### ASSIGNMENT
Extend the piece on biking and feminism, starting right after its final sentence.

### PROVIDED PASSAGE
····················
Biking and Feminism: “I belong on the road.”
I’ve been very fortunate that I haven’t had some of the aggressive interactions with drivers and pedestrians that others have had — mine have been limited to cat calling and the traffic incident that inspired my petulant “red dress” campaign.
A guy I know wears an American flag jersey on his distance rides, and has anecdotally reported a sharp decrease in aggressive road incidents with angry drivers. Also, I once read that one of your best safety measures on the road is to ride without a helmet, with a mess of long blonde hair trailing behind you. If that isn’t loaded symbolism, I don’t know what is.
One London lady’s commute to work got weird this week when a man got incensed at her request for him not to walk in front of her while she crossed the street — which seems wise — and he chose to chase after her and push her off of her bike into traffic. Lucky for her, it was caught on her GoPro. She submitted the video to police, and the man turned himself in after the video went viral. A friend sent along this essay about biking and feminism, written in response to this London woman’s story and the number of people cheering her attacker on social media:
The first time I cycled from my front door to the sea (a ride of about 65 miles thanks to a particularly poor map) I stood on the beach, looked out at a bending blue horizon and realised that I had reached the very edge of the country using nothing more than my thighs, sweat and gears. I felt like Tessie Reynolds, the 16-year-old girl who shocked 19th-century England by cycling from London to Brighton and back in eight hours, wearing knee-length breeches. I felt like Sylvia and Christabel Pankhurst cycling around Manchester and London agitating their female comrades. I remembered the words of the American suffrage campaigner Susan B Anthony: “Let me tell you what I think of bicycling: I think it has done more to emancipate women than anything else in the world. I stand and rejoice every time I see a woman ride by on a wheel.”
····················
### SUPPLIED INFORMATION
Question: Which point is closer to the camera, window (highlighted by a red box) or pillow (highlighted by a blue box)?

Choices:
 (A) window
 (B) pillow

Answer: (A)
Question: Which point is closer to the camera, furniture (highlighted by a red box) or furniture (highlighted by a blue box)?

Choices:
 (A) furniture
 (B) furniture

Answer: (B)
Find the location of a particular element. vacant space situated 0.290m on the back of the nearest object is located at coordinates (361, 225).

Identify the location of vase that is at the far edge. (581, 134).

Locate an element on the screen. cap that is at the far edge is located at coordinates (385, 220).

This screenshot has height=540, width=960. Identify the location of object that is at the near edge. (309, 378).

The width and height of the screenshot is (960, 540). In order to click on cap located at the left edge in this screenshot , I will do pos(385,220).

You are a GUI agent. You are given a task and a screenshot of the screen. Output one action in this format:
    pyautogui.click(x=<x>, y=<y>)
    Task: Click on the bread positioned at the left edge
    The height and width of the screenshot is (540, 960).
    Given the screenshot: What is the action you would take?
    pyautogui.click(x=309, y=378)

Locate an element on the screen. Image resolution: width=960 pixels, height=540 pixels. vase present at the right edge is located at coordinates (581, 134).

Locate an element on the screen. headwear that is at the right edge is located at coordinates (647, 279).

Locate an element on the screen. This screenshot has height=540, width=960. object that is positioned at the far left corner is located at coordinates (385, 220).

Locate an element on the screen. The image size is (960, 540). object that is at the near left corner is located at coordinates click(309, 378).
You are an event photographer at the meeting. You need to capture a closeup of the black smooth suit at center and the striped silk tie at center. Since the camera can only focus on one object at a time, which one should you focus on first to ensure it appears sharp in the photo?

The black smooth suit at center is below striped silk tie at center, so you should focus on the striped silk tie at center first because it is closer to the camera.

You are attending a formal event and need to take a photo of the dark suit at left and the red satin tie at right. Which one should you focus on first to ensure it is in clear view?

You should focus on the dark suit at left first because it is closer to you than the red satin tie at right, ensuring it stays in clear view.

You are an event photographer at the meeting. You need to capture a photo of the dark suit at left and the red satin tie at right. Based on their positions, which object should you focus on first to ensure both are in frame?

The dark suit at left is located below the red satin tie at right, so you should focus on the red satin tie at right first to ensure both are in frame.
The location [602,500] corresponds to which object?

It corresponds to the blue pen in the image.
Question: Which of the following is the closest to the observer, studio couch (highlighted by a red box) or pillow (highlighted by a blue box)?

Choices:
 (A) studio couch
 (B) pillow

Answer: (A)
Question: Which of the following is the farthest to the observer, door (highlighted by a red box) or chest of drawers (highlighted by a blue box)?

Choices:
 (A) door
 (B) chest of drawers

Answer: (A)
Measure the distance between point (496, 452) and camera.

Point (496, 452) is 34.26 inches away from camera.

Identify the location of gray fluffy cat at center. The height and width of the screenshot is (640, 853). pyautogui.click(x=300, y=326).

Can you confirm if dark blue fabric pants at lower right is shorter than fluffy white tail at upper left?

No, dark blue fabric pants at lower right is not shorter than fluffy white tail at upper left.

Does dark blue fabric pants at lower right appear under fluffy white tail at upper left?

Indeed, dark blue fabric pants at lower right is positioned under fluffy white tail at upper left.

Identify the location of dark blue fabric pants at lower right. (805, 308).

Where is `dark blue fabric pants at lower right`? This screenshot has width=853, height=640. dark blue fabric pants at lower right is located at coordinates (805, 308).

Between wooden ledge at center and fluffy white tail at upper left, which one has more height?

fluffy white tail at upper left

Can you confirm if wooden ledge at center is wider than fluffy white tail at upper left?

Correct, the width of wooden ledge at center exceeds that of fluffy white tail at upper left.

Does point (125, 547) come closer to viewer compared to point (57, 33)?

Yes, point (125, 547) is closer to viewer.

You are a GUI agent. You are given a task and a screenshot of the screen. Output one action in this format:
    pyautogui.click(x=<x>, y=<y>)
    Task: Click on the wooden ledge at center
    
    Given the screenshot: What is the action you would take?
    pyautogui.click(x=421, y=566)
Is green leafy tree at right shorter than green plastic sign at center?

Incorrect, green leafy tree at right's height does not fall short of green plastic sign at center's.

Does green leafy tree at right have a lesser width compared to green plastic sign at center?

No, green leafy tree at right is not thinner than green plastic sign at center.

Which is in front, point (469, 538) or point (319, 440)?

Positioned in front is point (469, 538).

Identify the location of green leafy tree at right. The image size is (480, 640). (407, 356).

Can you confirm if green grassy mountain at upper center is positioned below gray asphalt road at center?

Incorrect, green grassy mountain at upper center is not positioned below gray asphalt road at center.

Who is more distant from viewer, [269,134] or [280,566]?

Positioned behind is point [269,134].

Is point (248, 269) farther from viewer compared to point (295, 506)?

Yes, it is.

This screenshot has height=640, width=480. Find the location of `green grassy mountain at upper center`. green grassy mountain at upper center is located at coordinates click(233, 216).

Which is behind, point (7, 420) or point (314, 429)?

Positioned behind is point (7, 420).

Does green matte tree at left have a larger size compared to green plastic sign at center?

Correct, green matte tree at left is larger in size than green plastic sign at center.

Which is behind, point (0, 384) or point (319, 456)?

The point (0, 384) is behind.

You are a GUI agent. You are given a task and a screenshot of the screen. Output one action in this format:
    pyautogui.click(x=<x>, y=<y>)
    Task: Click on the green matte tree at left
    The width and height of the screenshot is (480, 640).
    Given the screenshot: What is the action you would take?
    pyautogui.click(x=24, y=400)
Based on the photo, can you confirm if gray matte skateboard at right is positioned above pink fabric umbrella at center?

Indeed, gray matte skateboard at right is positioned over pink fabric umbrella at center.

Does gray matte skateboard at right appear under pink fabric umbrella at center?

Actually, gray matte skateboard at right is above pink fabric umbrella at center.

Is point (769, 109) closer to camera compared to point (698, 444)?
····················
### ANSWER BELOW
From suffragettes to midwives, Olympians to resistance fighters, commuters to campaigners, the history of the bicycle runs like a dual carriageway alongside the history of feminism. Cycling put us in trousers, let us pass messages behind the frontline, stood us on podiums, helped us mobilise in the streets, took us out of our conscribed domestic sphere and taught us the thrill of having the wind in our eyes. Despite the warnings from AD Shadwell published in 1897, our wombs did not fall out, we did not suffer dementia and we avoided the “bulging eyes” and “tightened mandible” that characterised the dreaded (and entirely fictional) “bike face”.
And we are good cyclists. Many of those victim-blaming on Twitter were keen to point out that cyclists jump red lights, cycle on pavements or hog the road. To which I say yes, sometimes, we do. The mayor of London does, the prime minister does and probably I have too. Primarily because I don’t want to be accidentally crushed by an HGV – one of the few road casualties that disproportionately affects women, too timid to overtake on the right or pull ahead, out of a driver’s blind spot. But the urge to push a woman off her bike while calling her a mug and shouting in her face has very little, if anything, to do with road hogs and red lights.
I’m still not certain why cycling is reserved an extra-special level of hatred that other modes of transportation are not. I think many people see cyclists as a sub-culture, and perceive people with gear (even so little as a helmet) to be road warriors, and believe road warriors don’t respect the rules of the road, so why, it follows, respect a person on a bike?